Data Management System Analysis for Distributed Computing Workloads
Kuan-Chieh Hsu, Sairam Sri Vatsavai, Ozgur O. Kilic, Tatiana Korchuganova, Paul Nilsson, Sankha Dutta, Yihui Ren, David K. Park, Joseph Boudreau, Tasnuva Chowdhury, Shengyu Feng, Raees Khan, Jaehyung Kim, Scott Klasky, Tadashi Maeno, Verena Ingrid Martinez Outschoorn, Norbert Podhorszki, Frédéric Suter, Wei Yang, Yiming Yang, Shinjae Yoo, Alexei Klimentov, Adolfy Hoisie
TL;DR
This work addresses the end-to-end efficiency of ATLAS’s PanDA workload management and Rucio data management when deployed together across a global grid. It proposes a file-level metadata-matching framework to link PanDA jobs with Rucio file transfers, enabling a joint view of data movement and workflow execution. By deriving exact and relaxed mappings, the study reveals inefficiencies such as redundant transfers, staging delays, and site imbalances, and provides case studies demonstrating practical resilience risks. The findings advocate tighter PanDA–Rucio co-design, real-time performance awareness, and adaptive data-placement strategies to improve resource utilization and system resilience in distributed computing environments. It additionally explores synthetic data generation as a path to train optimization algorithms for end-to-end scheduling and data placement.
Abstract
Large-scale international collaborations such as ATLAS rely on globally distributed workflows and data management to process, move, and store vast volumes of data. ATLAS's Production and Distributed Analysis (PanDA) workflow system and the Rucio data management system are each highly optimized for their respective design goals. However, operating them together at global scale exposes systemic inefficiencies, including underutilized resources, redundant or unnecessary transfers, and altered error distributions.

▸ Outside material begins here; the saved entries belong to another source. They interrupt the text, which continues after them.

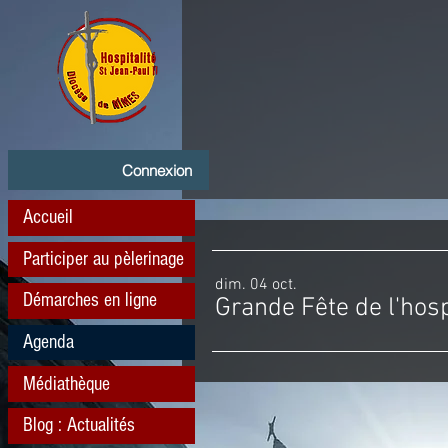
Connexion
Accueil
Participer au pèlerinage
dim. 04 oct.
Démarches en ligne
Grande Fête de l'hosp
Agenda
Médiathèque
Blog : Actualités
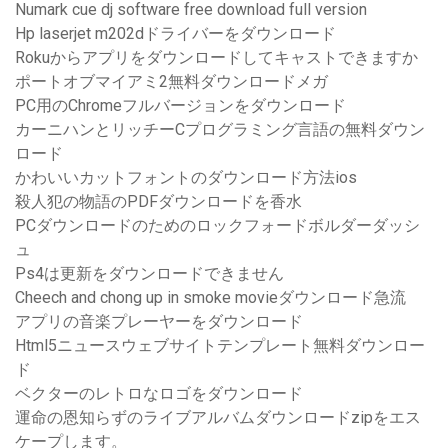
Numark cue dj software free download full version
Hp laserjet m202dドライバーをダウンロード
Rokuからアプリをダウンロードしてキャストできますか
ポートオブマイアミ2無料ダウンロードメガ
PC用のChromeフルバージョンをダウンロード
カーニハンとリッチーCプログラミング言語の無料ダウン
ロード
かわいいカットフォントのダウンロード方法ios
殺人犯の物語のPDFダウンロードを香水
PCダウンロードのためのロックフォードボルダーダッシ
ュ
Ps4は更新をダウンロードできません
Cheech and chong up in smoke movieダウンロード急流
アプリの音楽プレーヤーをダウンロード
Html5ニュースウェブサイトテンプレート無料ダウンロー
ド
ベクターのレトロなロゴをダウンロード
運命の恩知らずのライブアルバムダウンロードzipをエス
ケープします。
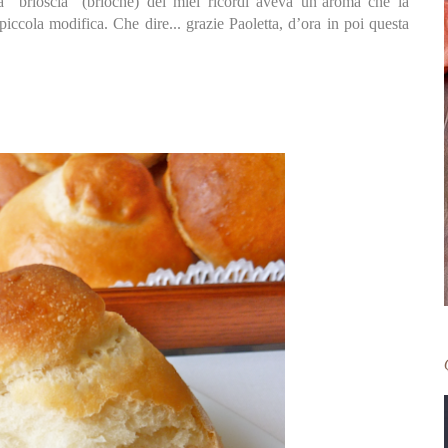
a “brioscia” (brioche) dei miei ricordi aveva un’aroma che la
iccola modifica. Che dire... grazie Paoletta, d’ora in poi questa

Moreover, PanDA and Rucio currently lack shared performance awareness and coordinated, adaptive strategies. This work charts a path toward co-optimizing the two systems by diagnosing data-management pitfalls and prioritizing end-to-end improvements. With the observation of spatially and temporally imbalanced transfer activities, we develop a metadata-matching algorithm that links PanDA jobs and Rucio datasets at the file level, yielding a complete, fine-grained view of data access and movement. Using this linkage, we identify anomalous transfer patterns that violate PanDA's data-centric job-allocation principle. We then outline mitigation strategies for these patterns and highlight opportunities for tighter PanDA-Rucio coordination to improve resource utilization, reduce unnecessary data movement, and enhance overall system resilience.